### DATA FOR THIS TASK

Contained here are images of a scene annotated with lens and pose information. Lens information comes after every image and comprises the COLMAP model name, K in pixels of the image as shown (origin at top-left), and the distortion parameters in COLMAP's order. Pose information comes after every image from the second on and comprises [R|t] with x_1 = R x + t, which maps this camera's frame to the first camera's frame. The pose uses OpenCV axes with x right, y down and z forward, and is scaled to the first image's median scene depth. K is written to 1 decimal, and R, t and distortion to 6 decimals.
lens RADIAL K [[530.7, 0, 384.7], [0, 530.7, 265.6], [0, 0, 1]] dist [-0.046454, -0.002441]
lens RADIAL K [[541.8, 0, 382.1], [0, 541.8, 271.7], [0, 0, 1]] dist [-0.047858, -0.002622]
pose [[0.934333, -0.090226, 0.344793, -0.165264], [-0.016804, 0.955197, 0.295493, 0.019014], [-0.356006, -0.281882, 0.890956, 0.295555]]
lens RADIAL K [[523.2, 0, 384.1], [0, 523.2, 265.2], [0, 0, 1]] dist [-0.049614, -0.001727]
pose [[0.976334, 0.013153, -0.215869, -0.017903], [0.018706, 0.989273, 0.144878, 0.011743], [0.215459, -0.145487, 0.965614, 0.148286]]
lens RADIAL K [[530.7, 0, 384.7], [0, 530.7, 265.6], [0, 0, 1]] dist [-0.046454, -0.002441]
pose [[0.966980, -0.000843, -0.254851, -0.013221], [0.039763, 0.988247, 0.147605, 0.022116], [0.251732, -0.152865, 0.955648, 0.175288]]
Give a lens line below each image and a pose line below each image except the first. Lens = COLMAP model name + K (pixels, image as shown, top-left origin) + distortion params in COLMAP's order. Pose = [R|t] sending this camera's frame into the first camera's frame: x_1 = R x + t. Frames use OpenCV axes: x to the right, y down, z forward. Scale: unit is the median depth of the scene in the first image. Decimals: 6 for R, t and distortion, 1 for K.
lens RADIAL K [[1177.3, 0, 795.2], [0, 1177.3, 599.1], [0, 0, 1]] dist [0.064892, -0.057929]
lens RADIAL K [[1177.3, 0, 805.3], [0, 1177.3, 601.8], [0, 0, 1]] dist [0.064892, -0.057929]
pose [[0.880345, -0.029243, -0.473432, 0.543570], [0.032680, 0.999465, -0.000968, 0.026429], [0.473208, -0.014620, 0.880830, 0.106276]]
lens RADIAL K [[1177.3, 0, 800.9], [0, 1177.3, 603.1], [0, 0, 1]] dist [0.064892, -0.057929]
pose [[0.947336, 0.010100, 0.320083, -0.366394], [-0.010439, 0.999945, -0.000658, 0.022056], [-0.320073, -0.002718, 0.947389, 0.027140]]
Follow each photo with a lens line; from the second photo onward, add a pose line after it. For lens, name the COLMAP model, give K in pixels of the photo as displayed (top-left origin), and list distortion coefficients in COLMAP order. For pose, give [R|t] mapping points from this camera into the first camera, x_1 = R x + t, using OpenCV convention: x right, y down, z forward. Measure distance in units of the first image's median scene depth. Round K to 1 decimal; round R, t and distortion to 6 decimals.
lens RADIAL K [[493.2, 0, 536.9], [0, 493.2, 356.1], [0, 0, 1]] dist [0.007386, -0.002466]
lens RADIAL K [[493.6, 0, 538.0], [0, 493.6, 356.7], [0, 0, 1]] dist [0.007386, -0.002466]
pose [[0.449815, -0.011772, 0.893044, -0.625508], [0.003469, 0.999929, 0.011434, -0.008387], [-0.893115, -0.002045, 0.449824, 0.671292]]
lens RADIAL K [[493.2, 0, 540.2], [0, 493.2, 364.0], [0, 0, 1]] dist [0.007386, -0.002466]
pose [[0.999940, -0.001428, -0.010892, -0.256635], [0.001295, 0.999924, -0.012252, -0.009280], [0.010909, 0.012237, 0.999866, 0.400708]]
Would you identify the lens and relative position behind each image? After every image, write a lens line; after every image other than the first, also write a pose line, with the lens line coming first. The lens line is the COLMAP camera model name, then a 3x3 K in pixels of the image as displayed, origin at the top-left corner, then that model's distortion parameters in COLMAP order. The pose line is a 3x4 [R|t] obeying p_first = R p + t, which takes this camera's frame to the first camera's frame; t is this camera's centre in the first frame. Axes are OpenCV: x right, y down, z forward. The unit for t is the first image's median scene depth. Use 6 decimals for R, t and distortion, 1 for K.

### WHAT THE TASK ASKS
Nothing should be dropped: transcribe all the material exactly.

### ANSWER SPACE
Contained here are images of a scene annotated with lens and pose information. Lens information comes after every image and comprises the COLMAP model name, K in pixels of the image as shown (origin at top-left), and the distortion parameters in COLMAP's order. Pose information comes after every image from the second on and comprises [R|t] with x_1 = R x + t, which maps this camera's frame to the first camera's frame. The pose uses OpenCV axes with x right, y down and z forward, and is scaled to the first image's median scene depth. K is written to 1 decimal, and R, t and distortion to 6 decimals.
lens RADIAL K [[530.7, 0, 384.7], [0, 530.7, 265.6], [0, 0, 1]] dist [-0.046454, -0.002441]
lens RADIAL K [[541.8, 0, 382.1], [0, 541.8, 271.7], [0, 0, 1]] dist [-0.047858, -0.002622]
pose [[0.934333, -0.090226, 0.344793, -0.165264], [-0.016804, 0.955197, 0.295493, 0.019014], [-0.356006, -0.281882, 0.890956, 0.295555]]
lens RADIAL K [[523.2, 0, 384.1], [0, 523.2, 265.2], [0, 0, 1]] dist [-0.049614, -0.001727]
pose [[0.976334, 0.013153, -0.215869, -0.017903], [0.018706, 0.989273, 0.144878, 0.011743], [0.215459, -0.145487, 0.965614, 0.148286]]
lens RADIAL K [[530.7, 0, 384.7], [0, 530.7, 265.6], [0, 0, 1]] dist [-0.046454, -0.002441]
pose [[0.966980, -0.000843, -0.254851, -0.013221], [0.039763, 0.988247, 0.147605, 0.022116], [0.251732, -0.152865, 0.955648, 0.175288]]
Give a lens line below each image and a pose line below each image except the first. Lens = COLMAP model name + K (pixels, image as shown, top-left origin) + distortion params in COLMAP's order. Pose = [R|t] sending this camera's frame into the first camera's frame: x_1 = R x + t. Frames use OpenCV axes: x to the right, y down, z forward. Scale: unit is the median depth of the scene in the first image. Decimals: 6 for R, t and distortion, 1 for K.
lens RADIAL K [[1177.3, 0, 795.2], [0, 1177.3, 599.1], [0, 0, 1]] dist [0.064892, -0.057929]
lens RADIAL K [[1177.3, 0, 805.3], [0, 1177.3, 601.8], [0, 0, 1]] dist [0.064892, -0.057929]
pose [[0.880345, -0.029243, -0.473432, 0.543570], [0.032680, 0.999465, -0.000968, 0.026429], [0.473208, -0.014620, 0.880830, 0.106276]]
lens RADIAL K [[1177.3, 0, 800.9], [0, 1177.3, 603.1], [0, 0, 1]] dist [0.064892, -0.057929]
pose [[0.947336, 0.010100, 0.320083, -0.366394], [-0.010439, 0.999945, -0.000658, 0.022056], [-0.320073, -0.002718, 0.947389, 0.027140]]
Follow each photo with a lens line; from the second photo onward, add a pose line after it. For lens, name the COLMAP model, give K in pixels of the photo as displayed (top-left origin), and list distortion coefficients in COLMAP order. For pose, give [R|t] mapping points from this camera into the first camera, x_1 = R x + t, using OpenCV convention: x right, y down, z forward. Measure distance in units of the first image's median scene depth. Round K to 1 decimal; round R, t and distortion to 6 decimals.
lens RADIAL K [[493.2, 0, 536.9], [0, 493.2, 356.1], [0, 0, 1]] dist [0.007386, -0.002466]
lens RADIAL K [[493.6, 0, 538.0], [0, 493.6, 356.7], [0, 0, 1]] dist [0.007386, -0.002466]
pose [[0.449815, -0.011772, 0.893044, -0.625508], [0.003469, 0.999929, 0.011434, -0.008387], [-0.893115, -0.002045, 0.449824, 0.671292]]
lens RADIAL K [[493.2, 0, 540.2], [0, 493.2, 364.0], [0, 0, 1]] dist [0.007386, -0.002466]
pose [[0.999940, -0.001428, -0.010892, -0.256635], [0.001295, 0.999924, -0.012252, -0.009280], [0.010909, 0.012237, 0.999866, 0.400708]]
Would you identify the lens and relative position behind each image? After every image, write a lens line; after every image other than the first, also write a pose line, with the lens line coming first. The lens line is the COLMAP camera model name, then a 3x3 K in pixels of the image as displayed, origin at the top-left corner, then that model's distortion parameters in COLMAP order. The pose line is a 3x4 [R|t] obeying p_first = R p + t, which takes this camera's frame to the first camera's frame; t is this camera's centre in the first frame. Axes are OpenCV: x right, y down, z forward. The unit for t is the first image's median scene depth. Use 6 decimals for R, t and distortion, 1 for K.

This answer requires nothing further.